ACTION ITEM ->
Given the entries that follow, write out exactly the lines starting at the one containing "of orientation meetings" and ending at the one containing "T book an orientation", both ends included, and only those.
--- --- ---
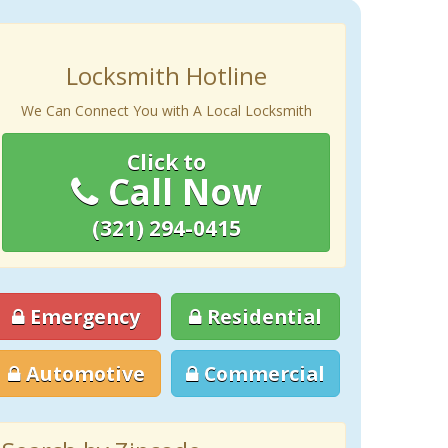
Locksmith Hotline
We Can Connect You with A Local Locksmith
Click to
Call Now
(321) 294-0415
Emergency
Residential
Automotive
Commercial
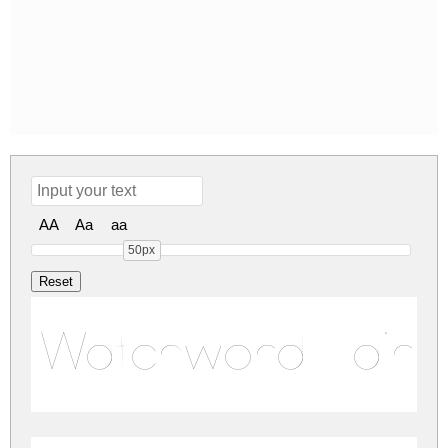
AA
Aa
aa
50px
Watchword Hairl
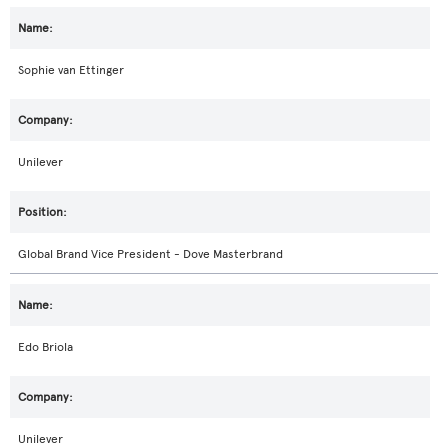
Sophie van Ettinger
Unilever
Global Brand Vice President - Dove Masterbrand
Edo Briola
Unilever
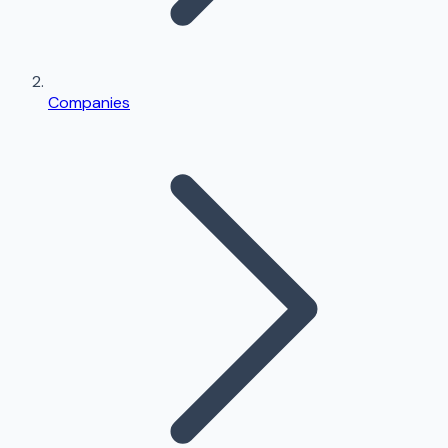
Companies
--- --- ---
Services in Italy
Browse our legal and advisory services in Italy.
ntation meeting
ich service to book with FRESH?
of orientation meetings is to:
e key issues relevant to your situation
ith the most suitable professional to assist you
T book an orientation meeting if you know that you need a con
--- --- ---
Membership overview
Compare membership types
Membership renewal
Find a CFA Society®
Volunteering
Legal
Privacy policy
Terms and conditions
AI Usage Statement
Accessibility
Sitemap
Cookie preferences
--- --- ---
RESULT OF THE EXERCISE ->
of orientation meetings is to:
e key issues relevant to your situation
ith the most suitable professional to assist you
T book an orientation meeting if you know that you need a con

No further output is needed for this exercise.